After listening to the concerns, there is a “Next Steps” portion of the feedback, in which the community investigates if there is something which needs to happen next. Are we done with this issue? Do we need a behavior contract with consequences if the problematic behavior repeats? Do we think the problem is so big that we need to start the process of expelling this person?
At first glance this seems complete reasonable, especially in a one-on-one conflict there is lots of mediated conversation before the problem comes to the entire group. And this is another one of those cases where completely reasonable is not quite as it appears.
Alternatively, Acorn uses our clearness process to deal with these types of problems. One important difference is that the clearness process is not an extraordinary process, it is the same process which is used by every member at least twice every year. The other central difference between a clearness and a feedback is that the clearness requires one on one conversations with every member of the community. After these conversations are finished there is a group clearness, which appears at first glance would be of the same form as the Twin Oaks feedback, but it is not really. Typically, in the Acorn approach the inner personal heavy lifting is done during these one on one conversations and the group event is summarizing the set of (generally successful) conversations so everyone can get an overview of concerns and solutions. It is important to note that this format is much more accessible at Acorn (which has a population of 30) than at Twin Oaks with it’s 93 adult members.
This process can also be used in an emergency, as with me recently where i was inviting guests in a way that made people feel run over. Plus i had the misfortune of co-hosting Nero who set Acorn at fire. It was not time for me to do one of my regular clearnesses, so we put together one that was principally focused on this particular problem. I talked with everyone and other issues came up and even before we had the group clearness at the end, i was already feeling quite good about the groups response to my mistakes and feeling like the resolutions we were coming to would work for everyone.
From my perspective there are three critical differences here, all of which make the Acorn system generally preferable. The first is that these clearnesses are part of regular life and membership at Acorn. You don’t need to be messed up to have a clearness, though if you do mess up, it is a familiar tool for helping to decode that. The second is that everyone is involved in a one-on-one conversation before the big group meeting. These can be facilitated, work i have done and enjoyed at Acorn. Finally, the consensus underpinning of the Acorn system means members are seeking solutions which work for everyone.
We had the second Point A meeting at the Keep, which was a bit smaller yet felt stronger. We spent a fair amount of time describing some of the more important income sharing models which are being used in the intentional communities movement. It felt desirable to describe them here.
Twin Oaks intentionally has the simplest of income sharing models with regard to membership. You are either a member, and thus part of the income sharing group or you are not part of it. There are some minor (but important) differences between provisional members (who have not yet been in the community for 6 months) and full members (who have been thru their full member poll, have been in the community for over 6 months and basically have tenure), the most significant of these is health insurance and dental care.
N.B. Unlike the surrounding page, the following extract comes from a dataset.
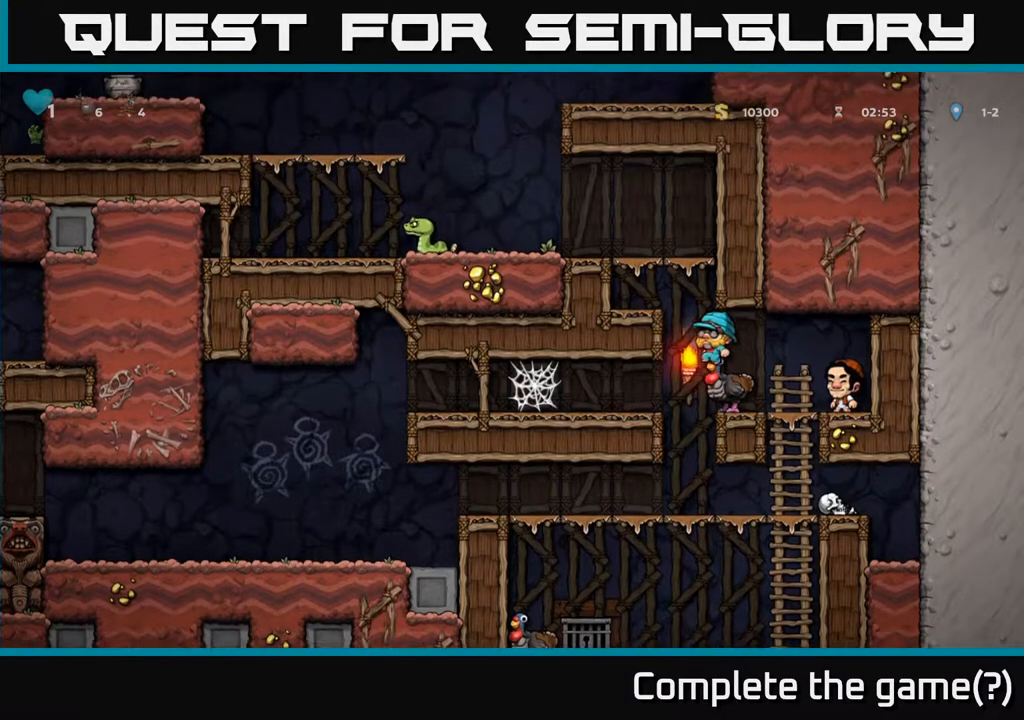
{"buttons": [], "left_stick": "center", "right_stick": "center", "events": [[217, "DPAD_RIGHT", "down"], [250, "DPAD_RIGHT", "up"]]}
What Twin Oaks is trying (and largely succeeding) in doing is creating a classless (internally) society, where no one has greater access to the collective resources once they become a member. All the income from the businesses is pooled and the group collectively decides how to distribute it. Almost everything the community provides is distributed freely to the members and there is not a seniority or merit based preference for resources. [Open rooms are filled on a seniority basis, based on when you first moved into that residence, not when you first moved into the community.]
Acorn is less worried about creating a single classless group and more interested in the flexibility of longer term “guest workers” which we call interns. Interns are not members, they are not co-owners of all the property and resources of the community and they have a specific period of time which they have been approved to live and work in the community, typically 6 months of less.
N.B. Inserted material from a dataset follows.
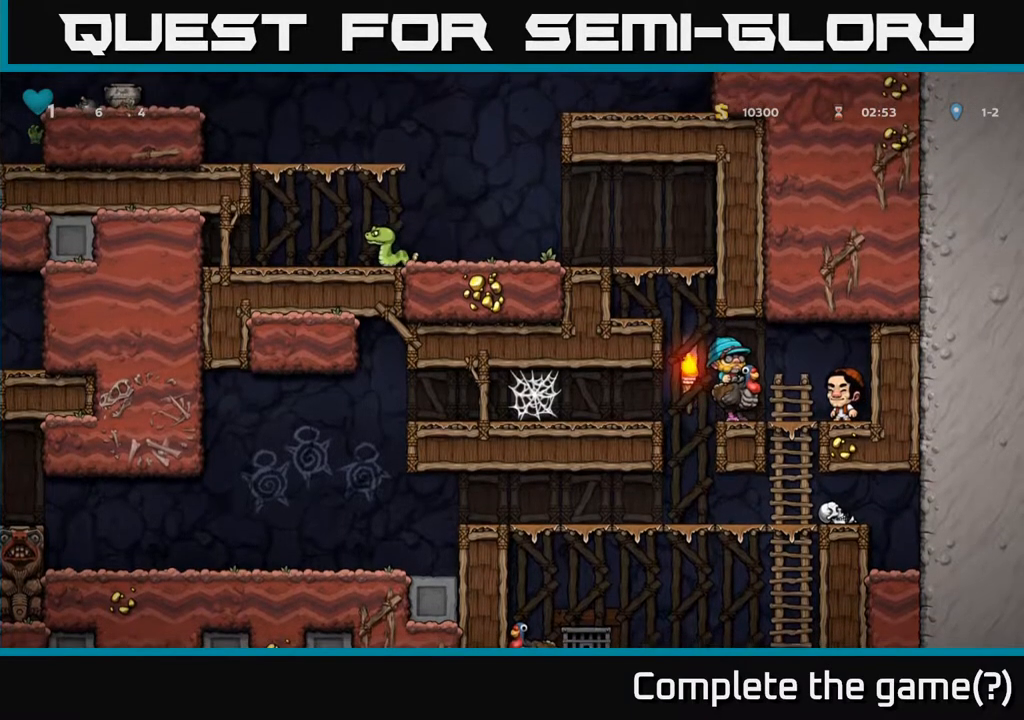
{"buttons": ["DPAD_RIGHT"], "left_stick": "center", "right_stick": "center", "events": [[33, "DPAD_LEFT", "down"], [150, "DPAD_LEFT", "up"], [500, "DPAD_RIGHT", "down"]]}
To the untrained eye, there is little difference in the day to day life of interns at Acorn when contrasted with members. They have to have their own health insurance and they dont get to go to the member portion of the community meetings. But they do get the monthly stipend of $75 like regular members and they have the same labor obligations, housing situation, and general access to resources that members have.
Acorn complicates the situation further by having Associate Members who need to spend at least 2 but no more than 6 months of the year at Acorn. Associates do not have health insurance or a voice in the member-only portion of the community meetings. Regular members must do clearnesses with associate members if they are around during their time when they are doing clearnesses, but need not with interns.
Again, with the exception of seniority based room selection, everything is distributed without preference to seniority or work performance. [While described separately, i consider the Twin Oaks and Acorn Income sharing systems to be basically the same and thus only counted as one distinct model.]
Our sister community on Staten Island uses yet another model. The core members of Ganas own the community and all it’s assets. This is occasionally described as a group marriage, because unlike Twin Oaks and Acorn, this part of the community is both income sharing and asset sharing (TO/Acorn are only income sharing).
The next ring of membership at Ganas is workers, there are members who are actively part of the several businesses the community own, including the book store/cafe, the recycled clothing store and the used furniture store. They get room and board and several hundred dollars per month.
Renters at Ganas do not work in the collective businesses but are still part of the meal plan for the community. They pay a few hundred dollars a month for their rooms and can attend community meetings if they like (these are actually open to everyone including non-members) though they usually do not.
The Gizmo and The 3 Tiers of Income: EGFS uses a piece of software they wrote called The Gizmo to balance the community labor+money desires (expressed by the annual budget) with the labor desires of each member. The community inputs the community budget in money and house labor (meal prep, cleaning, maintenance, etc). Then each member tells the Gizmo if they have income generating labor and if so what their hourly wage is and then what mix of house and income labor they’d like to do. The Gizmo takes the budget, the wages, and the preferences of everyone, chews on it, and then spits out schedules for everyone in both income producing and house labor. Everyone then owes those hours and that money to the house. A person can work over quote for their job or for the house (overquote house work pays an agreed upon wage) and keep that money for themselves. There is a cap to these private earnings, though.
Almost all jobs at Twin Oaks are voluntary. Members can pick the work they want to do, with the idea being if we value a job enough, it will get done. If no one is willing to do a job, by this theory, then we don’t value it. The only exception to this rule is our kitchen cleaning shifts (K shifts). Everyone is required to do one K shift per week, unless they are physically unable. The shifts last for one to two hours right after lunch and dinner.
The idea is that K shifts are the least desirable job in the community and that everyone must do it for the sake of fairness. In reality, not everyone does K shifts. There are two K shifts per day with three people per shift, meaning that we only require 42 (out of 92) people to clean the kitchen during any given week. According to some labor assigners, several people in the community systematically mark of their labor sheets such that it is impossible to assign them a K shift.
Despite the perceived undesirability of K shifts, many people self-assign a regular weekly shift. The advantage to this is that you can choose a time you like and perhaps team up with friends. People on regular shifts often split the tasks the same way every week, with everyone doing their favorite jobs.
There used to be the sense in the community that K3s (the after dinner shift) were especially unpleasant (as many people don’t want to do any work after dinner), but currently every evening has a regular crew. Brittany and I do a K shift most Fridays, for example. Because we allow out loud music during K shifts, many of the regular K3s are based on common musical interests. On Sunday there is a “heavy metal K3″ and on Monday there is a “classical music K3.” Brittany and I usually listen to show tunes. On Thursday, there is a shift that is doesn’t have out loud music. Some people schedule regular K3s with their friends as a way to have a regular hangout with those friends immediately following the shift.